While the commission of Isaiah is often cited for missions, the message that the Lord gives him is often overlooked. Here is what Isaiah was to preach:
And he said, “Go, and say to this people: “‘Keep on hearing, but do not understand; keep on seeing, but do not perceive.’ Make the heart of this people dull, and their ears heavy, and blind their eyes; lest they see with their eyes, and hear with their ears, and understand with their hearts, and turn and be healed.”
What is interesting is that Christ preached this as fulfilled in his ministry. Christ used parables to conceal truth from Israel, yet reveal it to his true followers (Mat. 13:14). What else is interesting is that John identifies Jesus as YHWH who gives this message to Isaiah (Jn.12:40-41). So thus, Jesus is the God gave the message and the prophet who preached it.

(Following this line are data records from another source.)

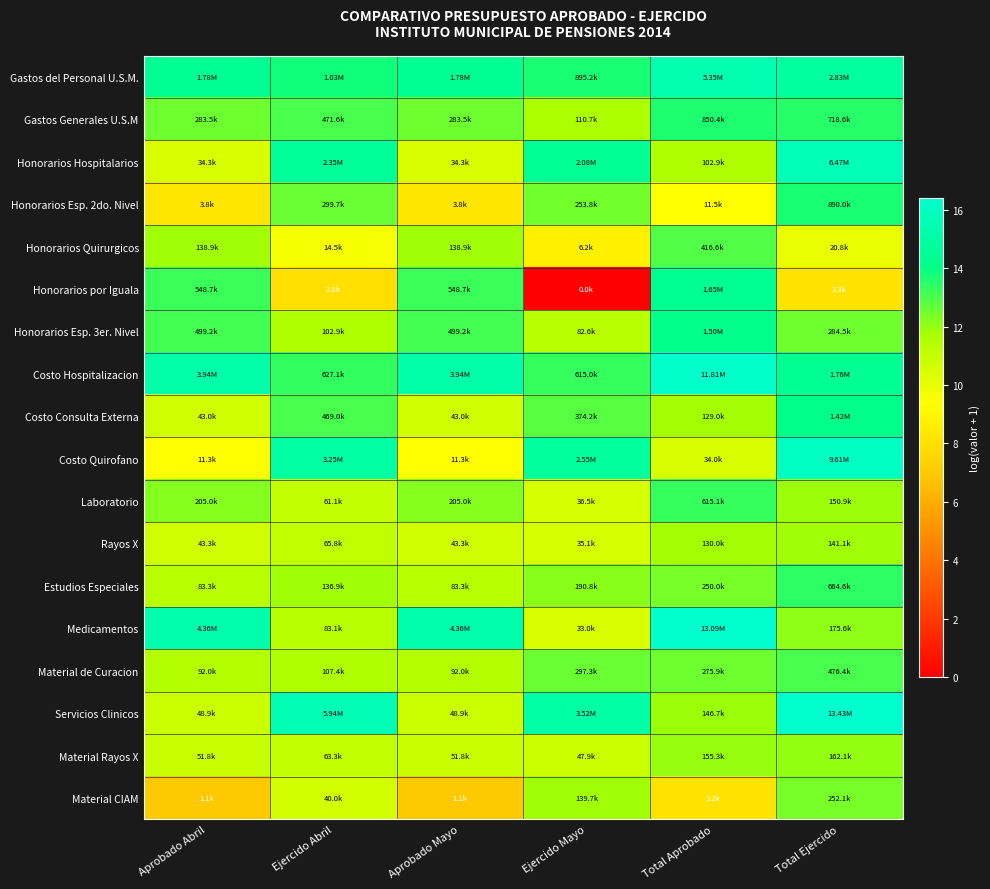

Rank the series by their maximum value, from lowest to highest.

Rayos X, Material Rayos X, Material CIAM, Honorarios Quirurgicos, Material de Curacion, Laboratorio, Estudios Especiales, Gastos Generales U.S.M, Honorarios Esp. 2do. Nivel, Costo Consulta Externa, Honorarios Esp. 3er. Nivel, Honorarios por Iguala, Gastos del Personal U.S.M., Honorarios Hospitalarios, Costo Quirofano, Costo Hospitalizacion, Medicamentos, Servicios Clinicos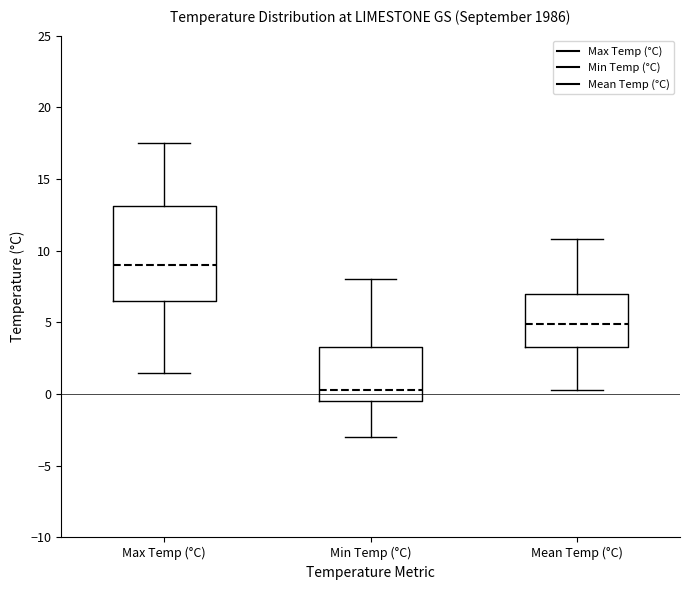

Which box's median line is the highest?

Max Temp (°C)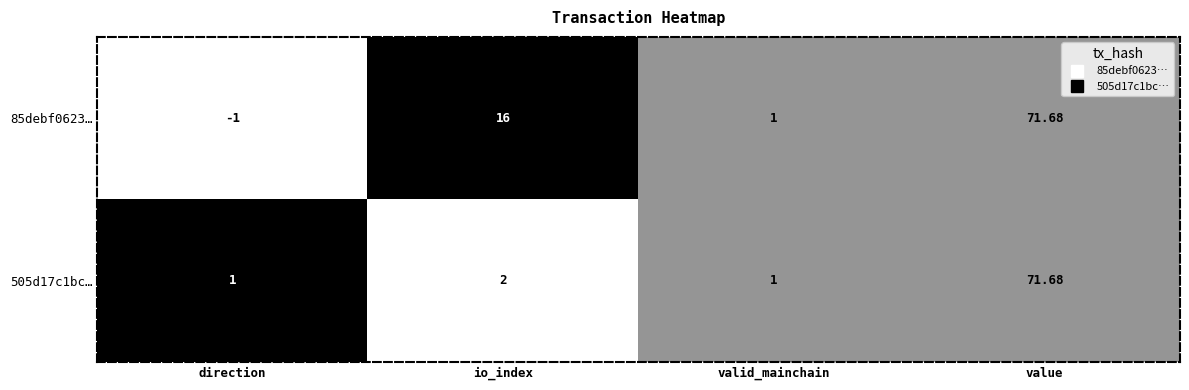

List the labels in order of 85debf0623… value, largest first.

value, io_index, valid_mainchain, direction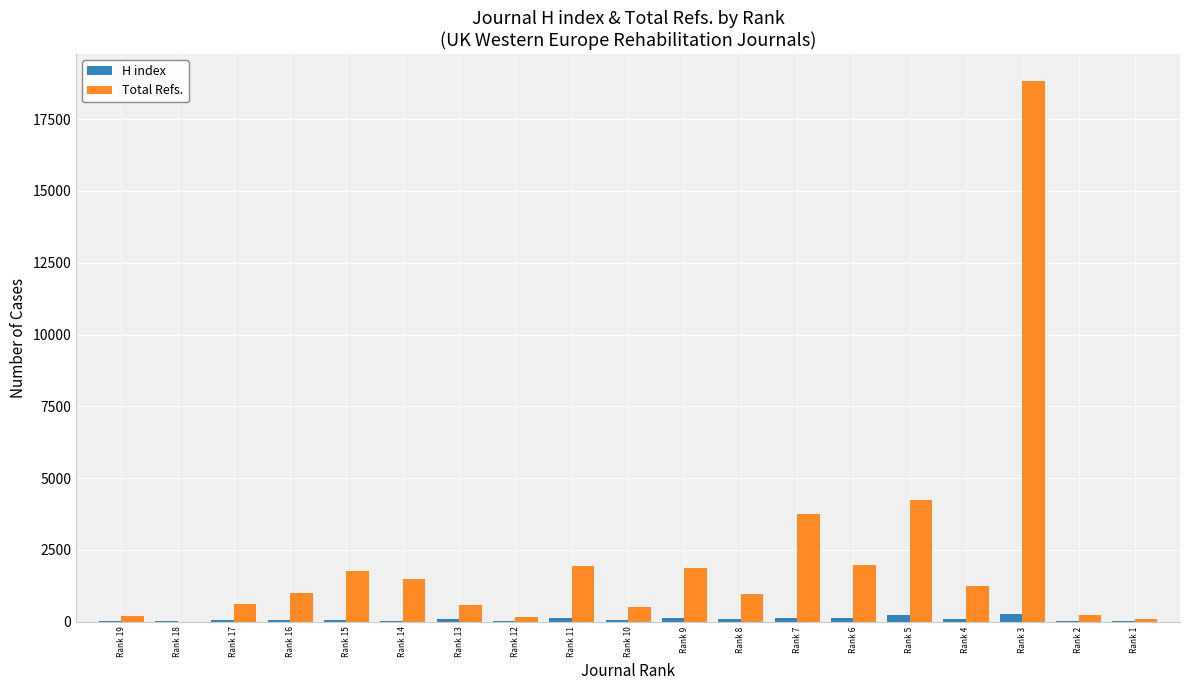

Is the value of Total Refs. at Rank 13 greater than the value of H index at Rank 18?

Yes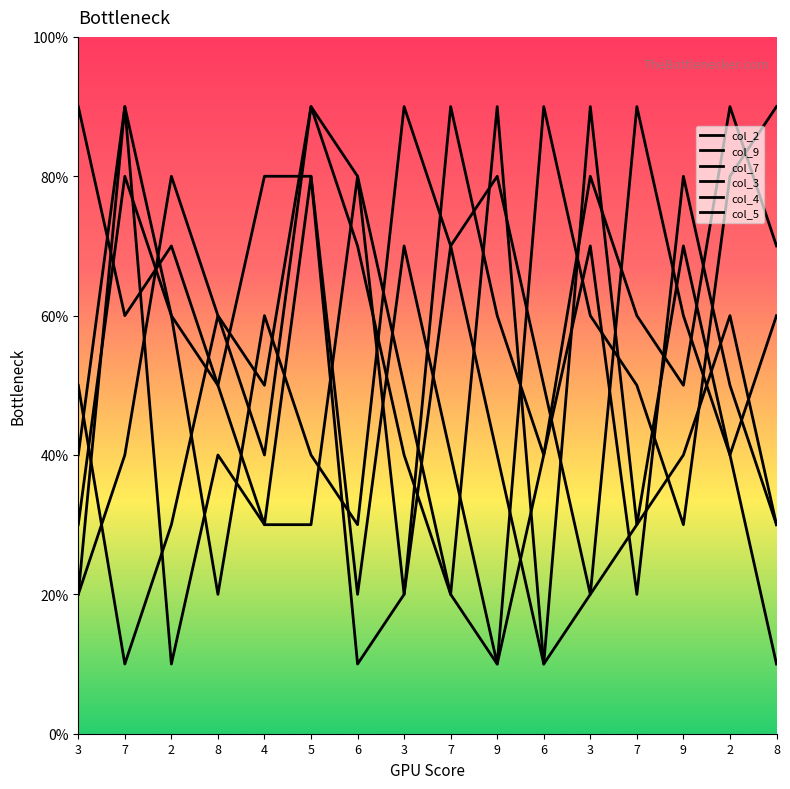

Does the chart display data point markers on the line(s)?

No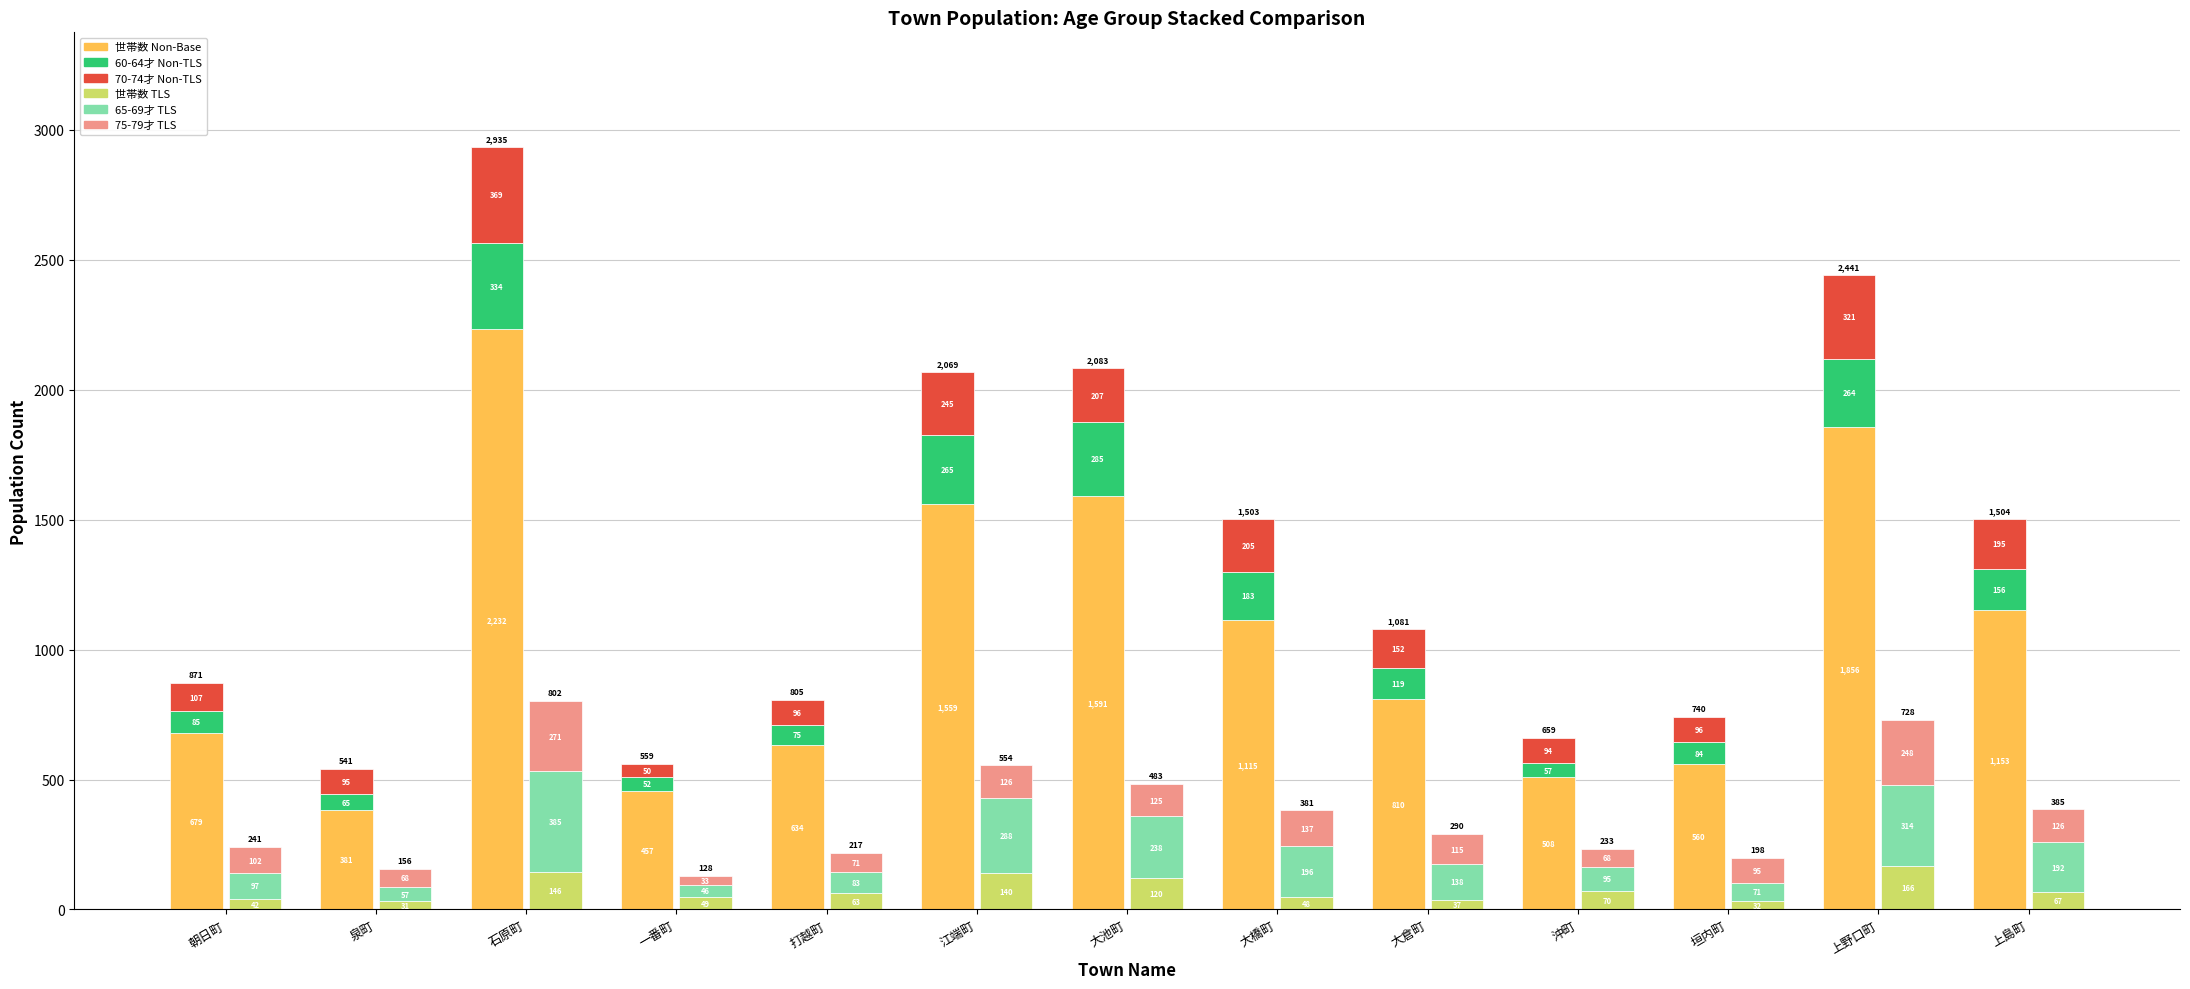

The 60-64才 Non-TLS series shows 264 at 大橋町. True or false?

False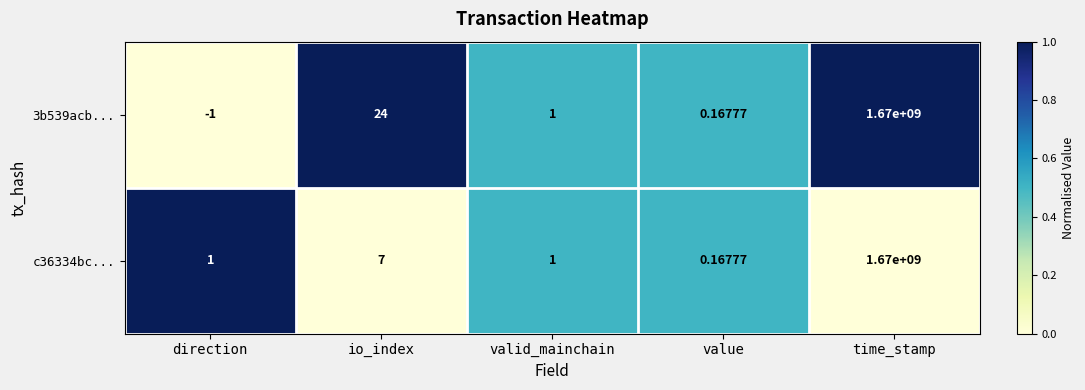

At which category is the sum across all series the highest?

time_stamp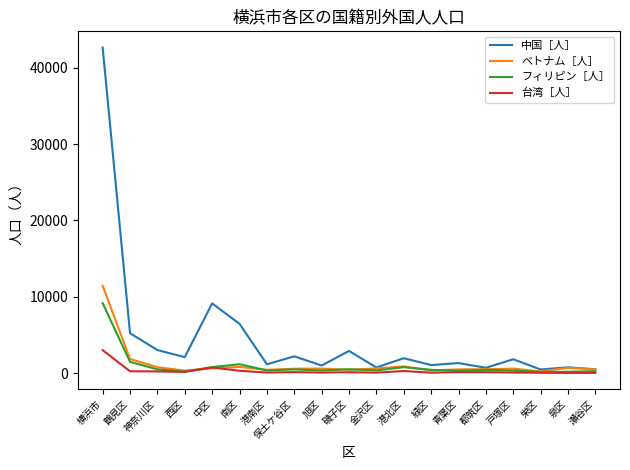

Which series has the widest spread of values?

中国［人］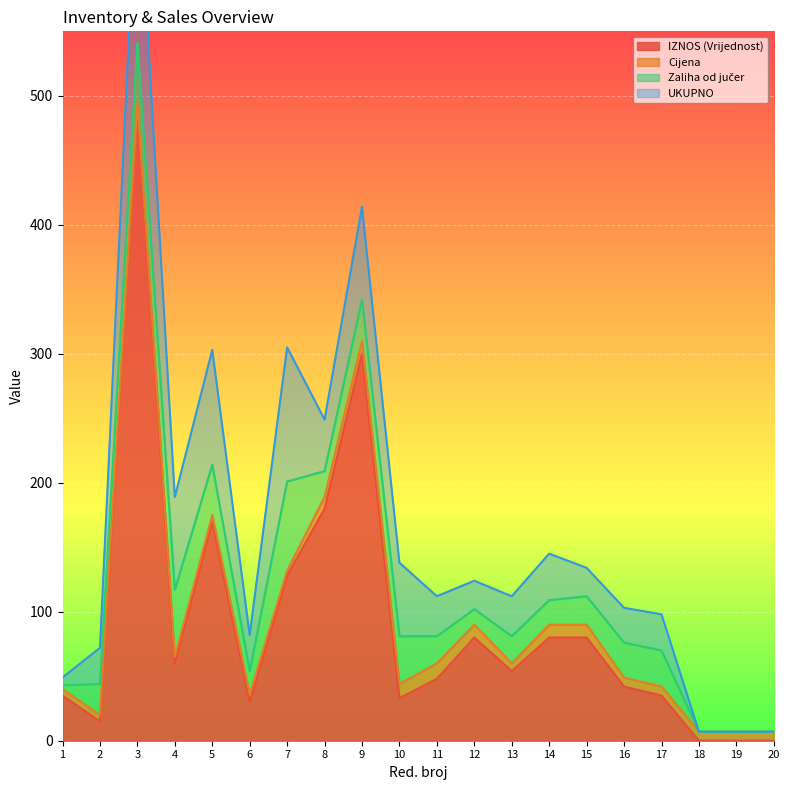

The value of IZNOS (Vrijednost) at 16 is 17. True or false?

False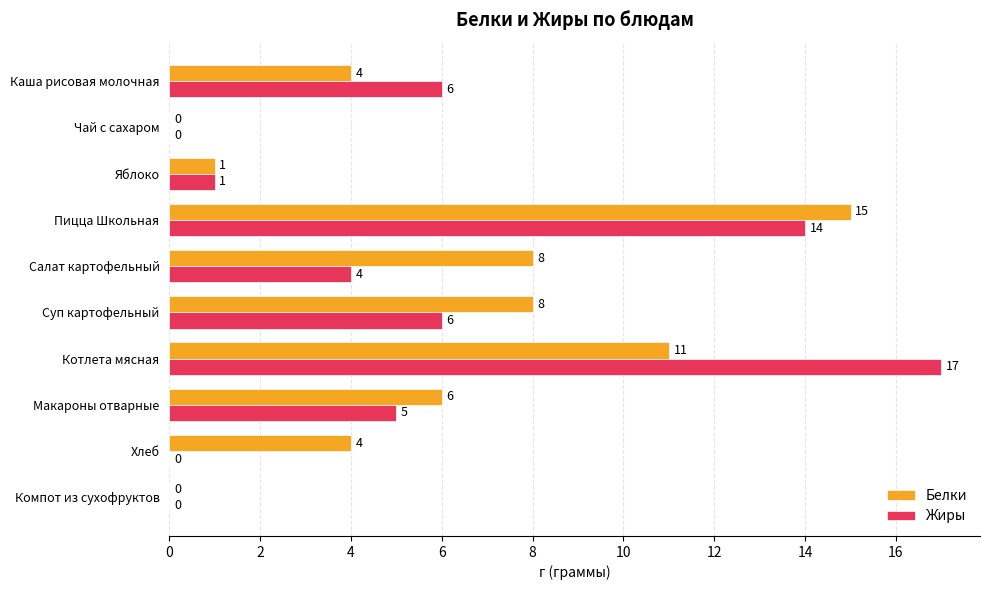

At which category is the sum across all series the highest?

Пицца Школьная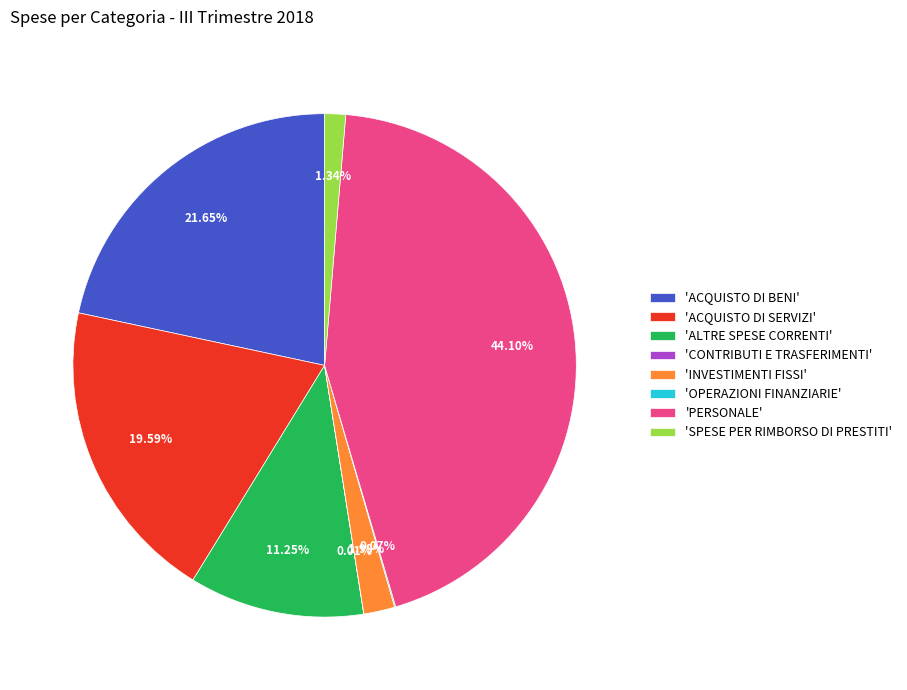

Combined, do 'ACQUISTO DI SERVIZI' and 'INVESTIMENTI FISSI' account for over 50%?

No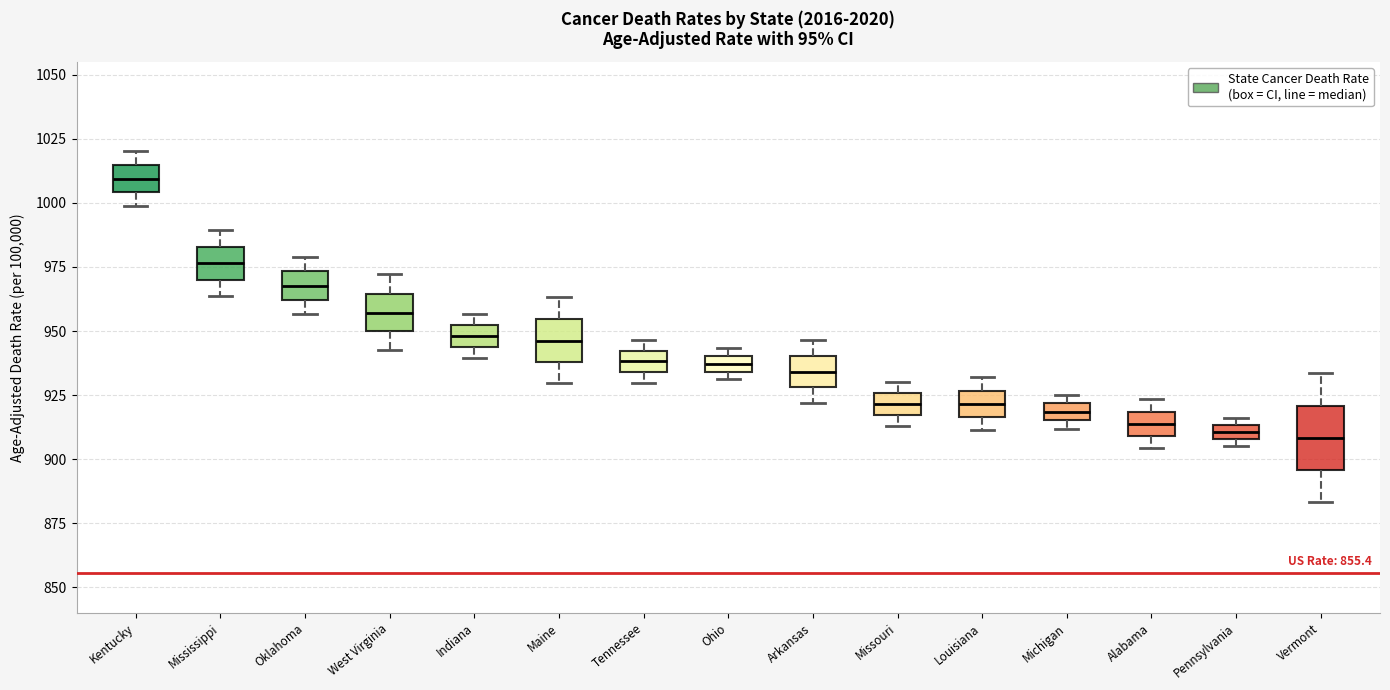

Comparing the boxes themselves (not the whiskers), which one is the tallest?

Vermont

But that’s not all. In that John passage, Jesus cites another verse along side Isaiah 6. It was Isaiah 53:1:
Who has believed what he has heard from us? And to whom has the arm of the LORD been revealed?
This passage is of course part of the great Servant Psalm that predicts the death of Jesus. The beginning of the psalm starts this way:
Behold, my servant shall act wisely; he shall be high and lifted up, and shall be exalted. As many were astonished at you— his appearance was so marred, beyond human semblance, and his form beyond that of the children of mankind—so shall he sprinkle many nations. Kings shall shut their mouths because of him, for that which has not been told them they see, and that which they have not heard they understand. Who has believed what he has heard from us? And to whom has the arm of the LORD been revealed?
The content of the message seems to be the suffering of this servant. And the Kong’s who hear and understand contrast with the nation of Israel which heard but could not understand. But what fascinated me most of all is that Jesus, being the servant, is thus the subject of the message.
Thus we have Jesus who is the Lord authorizing the message, the prophet proclaiming the message and the message itself. I’m not sure of about all the depth of this, but it really fascinated to think about.